I: Can you explain how you implemented microservices in your last project?
C: Sure. In my last project, I worked on a Digital Locker / Document Vault System where we followed a microservices architecture.We had separate services like User Service, Document Service, and Notification Service.
- Each service had its own database to ensure loose coupling.
- Services communicated using REST APIs for synchronous calls and Kafka for asynchronous, event-driven scenarios.
- We used Spring Boot + Spring Cloud for building microservices, Eureka for service discovery, and Spring Cloud Gateway as the API Gateway.
- Security was handled via OAuth2 with JWT tokens.
- For deployment, we containerised each service with Docker and deployed them on Kubernetes (OpenShift).
- To handle resilience, we used Resilience4j (circuit breakers, retries, fallbacks).
This architecture gave us scalability, independent deployments, and fault isolation.
🔁 Follow-ups
I: Why did you choose microservices instead of a monolith?
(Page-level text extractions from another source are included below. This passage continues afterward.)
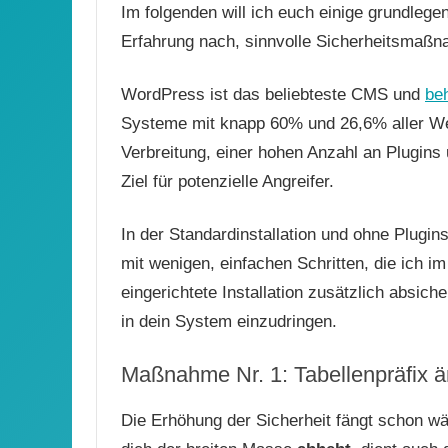
Im folgenden will ich euch einige grundleg
Erfahrung nach, sinnvolle Sicherheitsmaßn
WordPress ist das beliebteste CMS und
be
Systeme mit knapp 60% und 26,6% aller We
Verbreitung, einer hohen Anzahl an Plugin
Ziel für potenzielle Angreifer.
In der Standardinstallation und ohne Plugin
mit wenigen, einfachen Schritten, die ich 
eingerichtete Installation zusätzlich absi
in dein System einzudringen.
Maßnahme Nr. 1: Tabellenpräfix 
Die Erhöhung der Sicherheit fängt schon wä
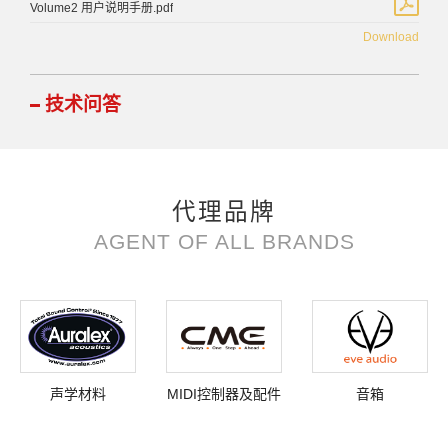
Volume2 用户说明手册.pdf
Download
技术问答
代理品牌
AGENT OF ALL BRANDS
声学材料
MIDI控制器及配件
音箱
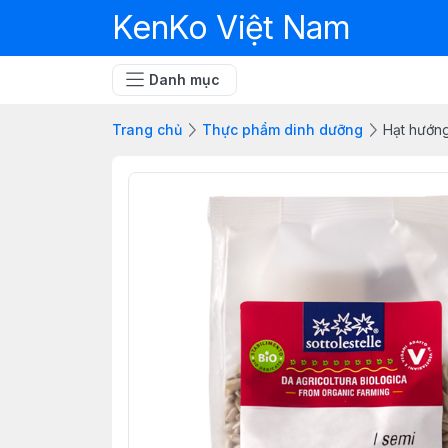
KenKo Việt Nam
Danh mục
Trang chủ
Thực phẩm dinh dưỡng
Hạt hướng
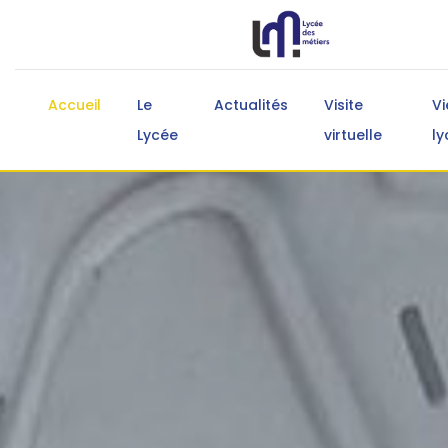
Accueil
Le
Actualités
Visite
Vi
Lycée
virtuelle
ly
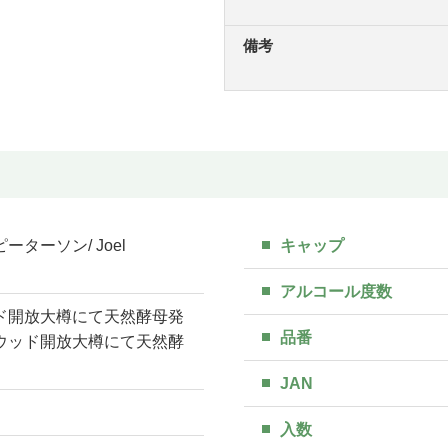
備考
ーターソン/ Joel
キャップ
アルコール度数
ド開放大樽にて天然酵母発
品番
ウッド開放大樽にて天然酵
JAN
入数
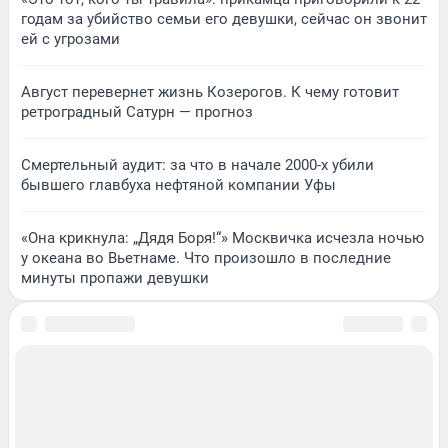
годам за убийство семьи его девушки, сейчас он звонит
ей с угрозами
Август перевернет жизнь Козерогов. К чему готовит
ретроградный Сатурн — прогноз
Смертельный аудит: за что в начале 2000-х убили
бывшего главбуха нефтяной компании Уфы
«Она крикнула: „Дядя Боря!“» Москвичка исчезла ночью
у океана во Вьетнаме. Что произошло в последние
минуты пропажи девушки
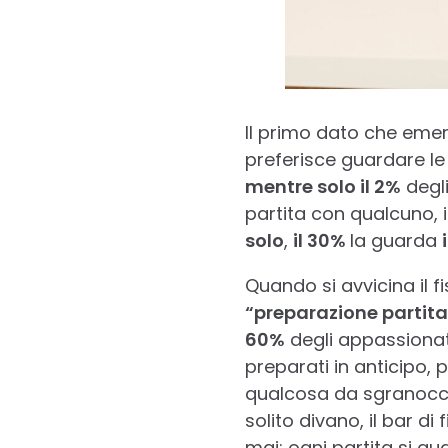
Il primo dato che emerge
preferisce guardare le
mentre solo il 2%
degli
partita con qualcuno, i
solo
,
il 30%
la guarda
Quando si avvicina il fi
“preparazione partita
60%
degli appassionat
preparati in anticipo
qualcosa da sgranocchi
solito divano, il bar d
mai: ogni partita si gu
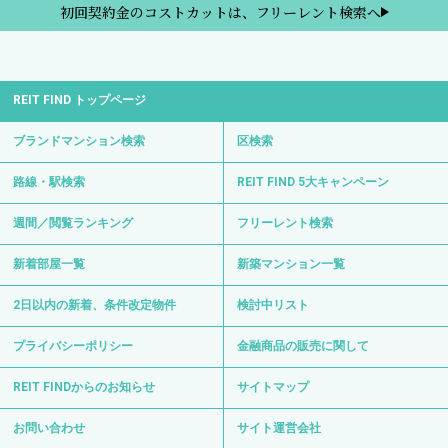
初回契約金のコストカットは、フリーレント検索へ
REIT FIND トップページ
ブランドマンション検索
区検索
路線・駅検索
REIT FIND 5大キャンペーン
週間／閲覧ランキング
フリーレント検索
新着部屋一覧
新築マンション一覧
2日以内の新着、条件改定物件
検討中リスト
プライバシーポリシー
金融商品の販売に関して
REIT FINDからのお知らせ
サイトマップ
お問い合わせ
サイト運営会社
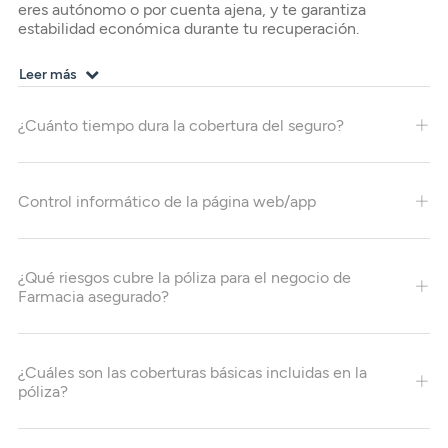
Seguros
eres autónomo o por cuenta ajena, y te garantiza
Servicios
Planes de pensiones
estabilidad económica durante tu recuperación.
Tarjetas
ES
Servicios
Tarjetas
Seguros
Leer más
Seguros
Servicios
¿Cuánto tiempo dura la cobertura del seguro?
Servicios
Expatriados
Control informático de la página web/app
¿Qué riesgos cubre la póliza para el negocio de
Farmacia asegurado?
¿Cuáles son las coberturas básicas incluidas en la
póliza?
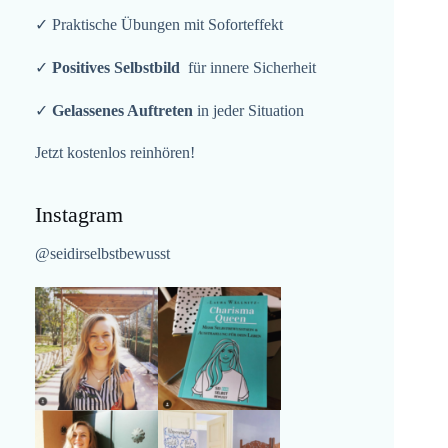
✓ Praktische Übungen mit Soforteffekt
✓
Positives Selbstbild
für innere Sicherheit
✓
Gelassenes Auftreten
in jeder Situation
Jetzt kostenlos reinhören!
Instagram
@seidirselbstbewusst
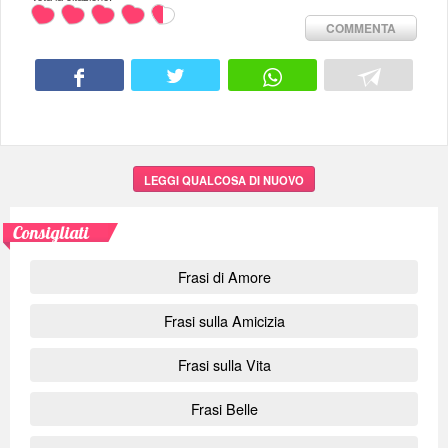
COMMENTA
LEGGI QUALCOSA DI NUOVO
Consigliati
Frasi di Amore
Frasi sulla Amicizia
Frasi sulla Vita
Frasi Belle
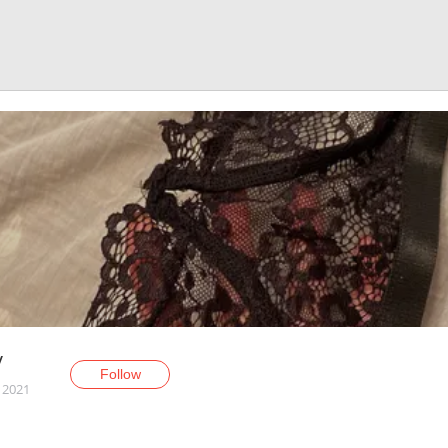
V
Follow
, 2021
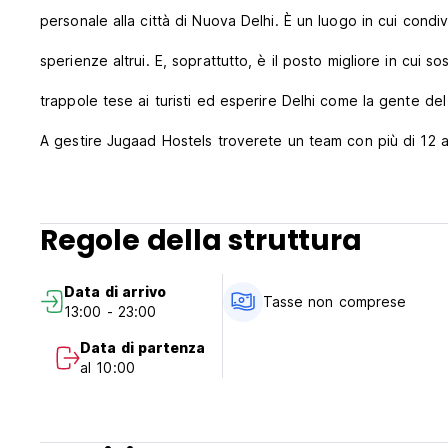
personale alla città di Nuova Delhi. È un luogo in cui condiv
sperienze altrui. E, soprattutto, è il posto migliore in cui s
trappole tese ai turisti ed esperire Delhi come la gente de
A gestire Jugaad Hostels troverete un team con più di 12 an
voglia visitare e scoprire l’India divertendosi. La nostra av
personale in AIESEC, la più grande organizzazione mondiale
Regole della struttura
alloggio a numerosi stranieri arrivati in India, assicurand
Data di arrivo
paese, per poi viaggiare a nostra volta in diverse localit
Tasse non comprese
13:00 - 23:00
abbiamo proseguito la nostra avventura compiendo un balz
Data di partenza
al 10:00
viaggi nel 2009, trasformando così il nostro amore per l’India
3 Dormitori misti, 1 dormitorio femminile e 1 camera privata.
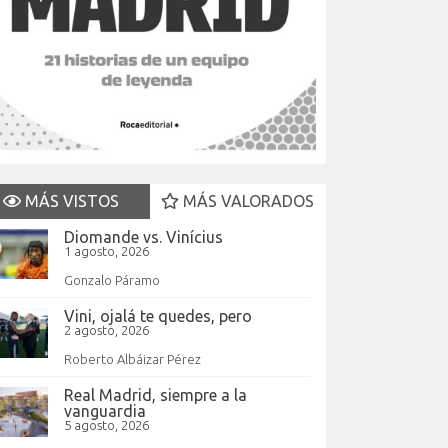
MÁS VISTOS
MÁS VALORADOS
Diomande vs. Vinícius
1 agosto, 2026
Gonzalo Páramo
Vini, ojalá te quedes, pero
2 agosto, 2026
Roberto Albáizar Pérez
Real Madrid, siempre a la
vanguardia
5 agosto, 2026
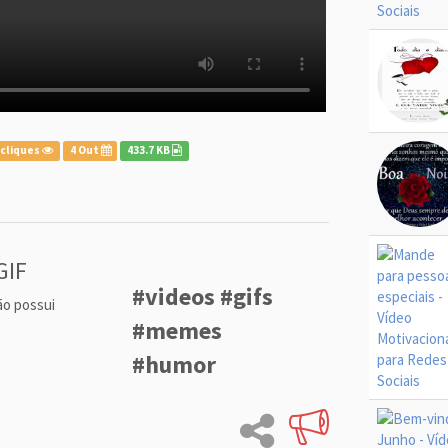
 cliques
4 Out
433.7 KB
GIF
#videos #gifs
ão possui
#memes
#humor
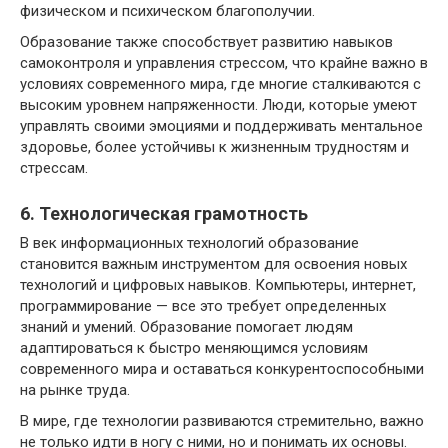
физическом и психическом благополучии.
Образование также способствует развитию навыков
самоконтроля и управления стрессом, что крайне важно в
условиях современного мира, где многие сталкиваются с
высоким уровнем напряженности. Люди, которые умеют
управлять своими эмоциями и поддерживать ментальное
здоровье, более устойчивы к жизненным трудностям и
стрессам.
6. Технологическая грамотность
В век информационных технологий образование
становится важным инструментом для освоения новых
технологий и цифровых навыков. Компьютеры, интернет,
программирование — все это требует определенных
знаний и умений. Образование помогает людям
адаптироваться к быстро меняющимся условиям
современного мира и оставаться конкурентоспособными
на рынке труда.
В мире, где технологии развиваются стремительно, важно
не только идти в ногу с ними, но и понимать их основы.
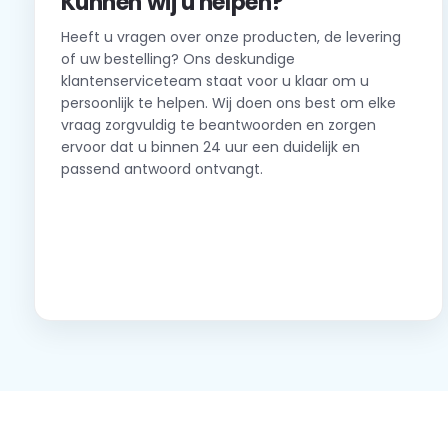
Kunnen wij u helpen?
Heeft u vragen over onze producten, de levering
of uw bestelling? Ons deskundige
klantenserviceteam staat voor u klaar om u
persoonlijk te helpen. Wij doen ons best om elke
vraag zorgvuldig te beantwoorden en zorgen
ervoor dat u binnen 24 uur een duidelijk en
passend antwoord ontvangt.
Neem contact op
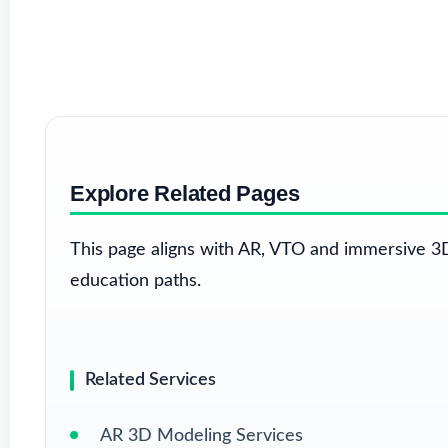
Explore Related Pages
This page aligns with AR, VTO and immersive 3D
education paths.
Related Services
AR 3D Modeling Services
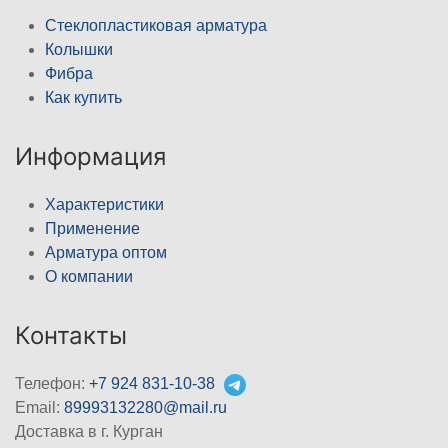
Стеклопластиковая арматура
Колышки
Фибра
Как купить
Информация
Характеристики
Применение
Арматура оптом
О компании
Контакты
Телефон:
+7 924 831-10-38
Email:
89993132280@mail.ru
Доставка в г. Курган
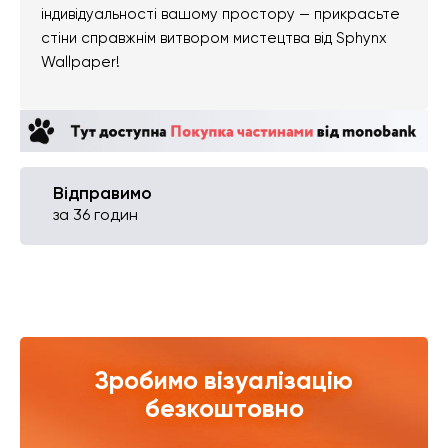
індивідуальності вашому простору — прикрасьте
стіни справжнім витвором мистецтва від Sphynx
Wallpaper!
Відправимо
за 36 годин
Зробимо візуалізацію
безкоштовно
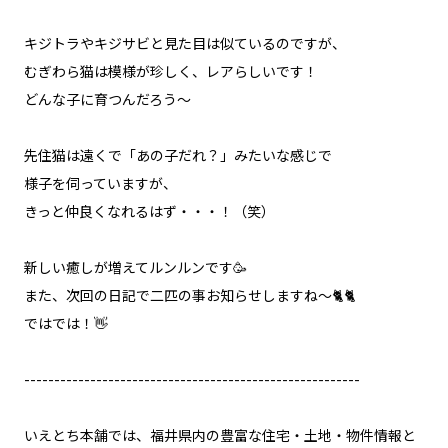
キジトラやキジサビと見た目は似ているのですが、
むぎわら猫は模様が珍しく、レアらしいです！
どんな子に育つんだろう～
先住猫は遠くで「あの子だれ？」みたいな感じで
様子を伺っていますが、
きっと仲良くなれるはず・・・！（笑）
新しい癒しが増えてルンルンです🥳
また、次回の日記で二匹の事お知らせしますね～🐈🐈
ではでは！👋
--------------------------------------------------------
いえとち本舗では、福井県内の豊富な住宅・土地・物件情報と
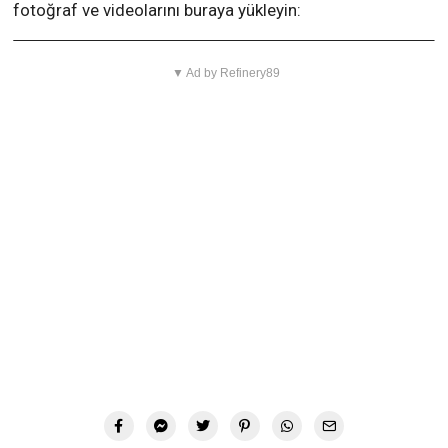
fotoğraf ve videolarını buraya yükleyin:
▼ Ad by Refinery89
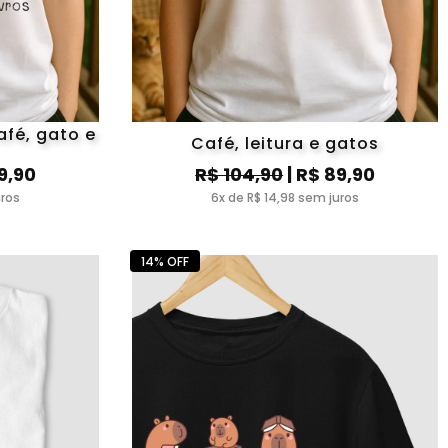
afé, gato e
Café, leitura e gatos
9,90
R$ 104,90
| R$ 89,90
uros
6x de R$ 14,98 sem juros
14% OFF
C: In a monolith, even a small change requires redeploying the whole application. Scaling was also harder since everything scaled together. With microservices, we gained independent deployments, better scalability, fault isolation, and tech flexibility.
I: Why Kafka when REST APIs were already there?
C: REST works fine for synchronous calls, but for event-driven features like sending notifications after a document upload, Kafka allows asynchronous communication. If the notification Service was down, messages stayed in Kafka and were processed later.
I: How did you manage databases across services?
C: Each service had its own database. This ensured loose coupling and autonomy. For example, User Service used PostgreSQL and Document Service used MongoDB. If we used a single DB, services would get tightly coupled.
I: How did you secure inter-service communication?
C: We used OAuth2 with JWT tokens. Auth Service generated JWTs after login. Each request carried the JWT, and microservices validated it. This ensured stateless, centralised authentication.
I: What challenges did you face?
C:
- Distributed logging → solved with ELK stack.
- Service failures → handled with Resilience4j circuit breakers & retries.
- Database consistency → used the saga pattern for long transactions.
- Network latency from multiple calls → optimised with caching + async messaging.
I: Why Eureka and API Gateway?
C:
- Eureka (Service Discovery): avoided hardcoding URLs, services registered dynamically.
- API Gateway: acted as a single entry point, managed routing, authentication, and rate limiting.
I: How did you deploy and manage microservices?
C: Each service had its own Jenkins pipeline. We used Docker for containerization and deployed on Kubernetes (OpenShift). This gave us scalability, rolling updates, and independent deployments.